I was that girl who fell in love in high school. I was only seventeen, while the boy was twenty-one. It was my senior year of high school and I was applying to colleges. I applied to a school in Vermont, St.Michael's College and a school in Virginia, Longwood University. Only applied to two schools and got into both! Honestly, I wanted to go to Tidewater Community College (TCC) or even Old Dominion University (ODU) to be with my boyfriend at the time, but my mom wouldn't allow me and since she was paying for college, I kinda had to obey her rules. So, the next closest school I could go to was Longwood University, only 3 1/2 hours away from my hometown, Virginia Beach.
Of course, I didn't get the real college experience while I attended Longwood University. Every weekend I would pay $40 to hitch a ride back to my hometown. I would just come to see my boyfriend, who still lived at home, so I would stay with his parents. I never saw my own parents, just him when I traveled home. I thought he was my everything. So since I didn't get that college experience I became depressed at school, although excelling at education, the social aspect I was dwelling. I would sit in the dorm room all day and night by myself. The only time I would leave my dorm room is when I had class, or when I left to go see my boyfriend. I was miserable and wasn't happy at all. My mom finally let me transfer my sophomore year to ODU so I could be close to home, but also so I could be with my boyfriend. My mom wasn't happy about it at first, but she just wanted me happy, so she supported me.
After I transferred to ODU, everything was wonderful! I moved in with my boyfriend, who finally got an apartment with friends. Then I got a part-time job near where we lived so I could get some money and have time for school as well. And let me tell you, I had more time for school than ever before; it was like I was reliving my journey at Longwood University, even though I was with my boyfriend this time. Overtime, I was just going to ODU for education and was lacking the social aspect again for this boy who only wanted me to be with him, who didn't support anything I was doing. He thought school was a joke and that he would make more money than I do without an education. He believed and valued things that I just didn't anymore, we became different and ultimately grew apart. It was hard because I transferred schools to be with him and then I found out that I couldn't be with him anymore because we weren't the same people that we both fell in love with.

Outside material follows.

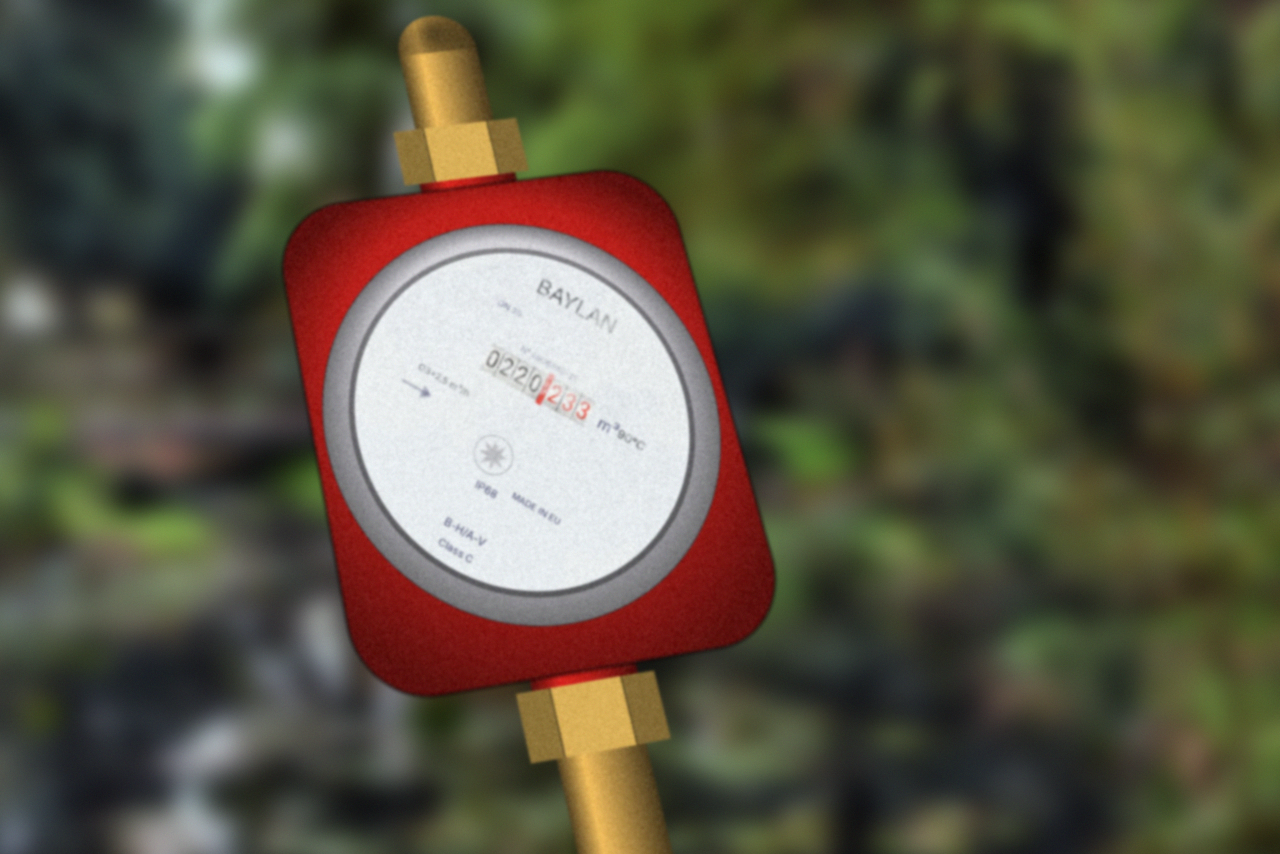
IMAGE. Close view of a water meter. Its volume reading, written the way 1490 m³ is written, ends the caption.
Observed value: 220.233 m³
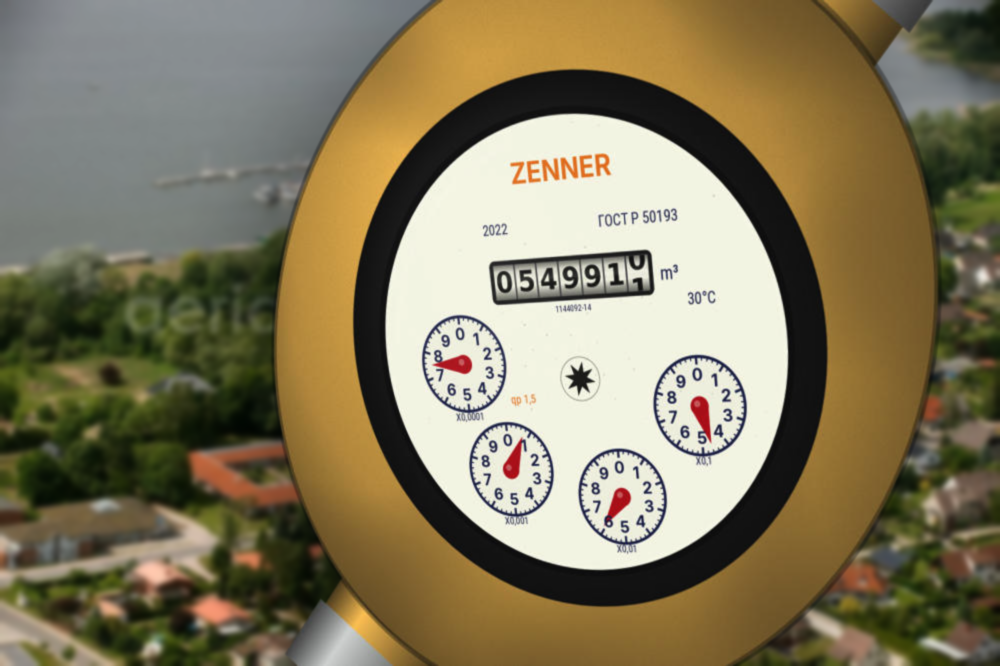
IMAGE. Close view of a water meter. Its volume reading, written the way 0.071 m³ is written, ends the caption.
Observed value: 549910.4607 m³
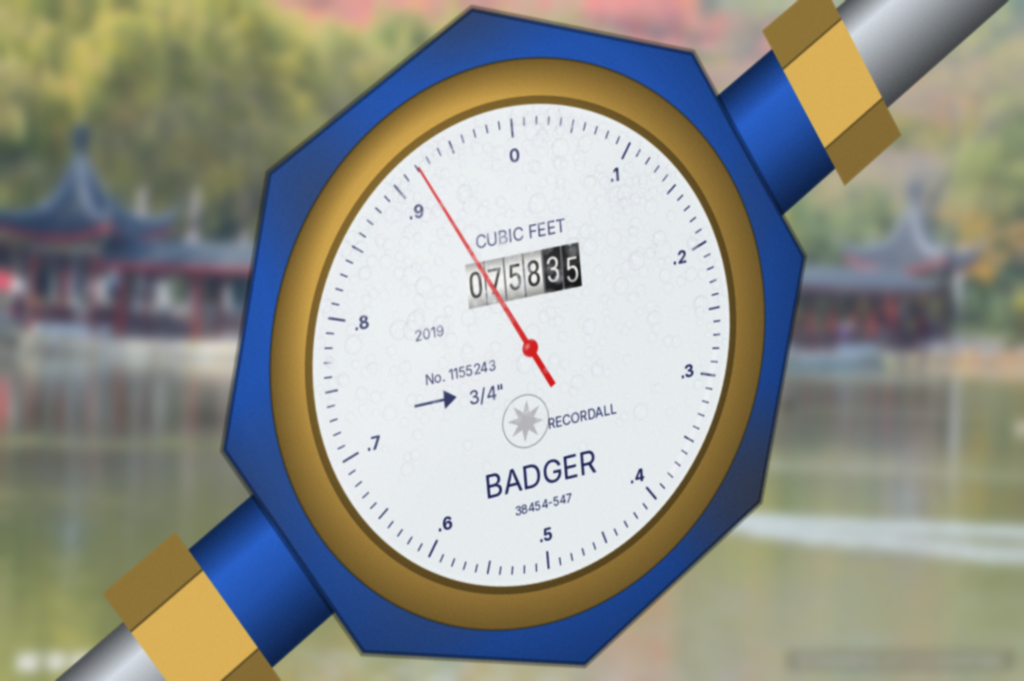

After we broke it off, I started to focus on myself. I started doing things that I once loved doing. After consuming all my energy into this boy that I thought was my everything, I had to find myself again. It took time, but I couldn't be happier with the decisions I have made. I would never regret transferring schools because I love ODU and I have really made friends with amazing people there. Not only am I getting my education there, but I also have a social life that I never would have without transferring schools for a relationship. And hey, even though the relationship ended, it did turn out to be okay in the end.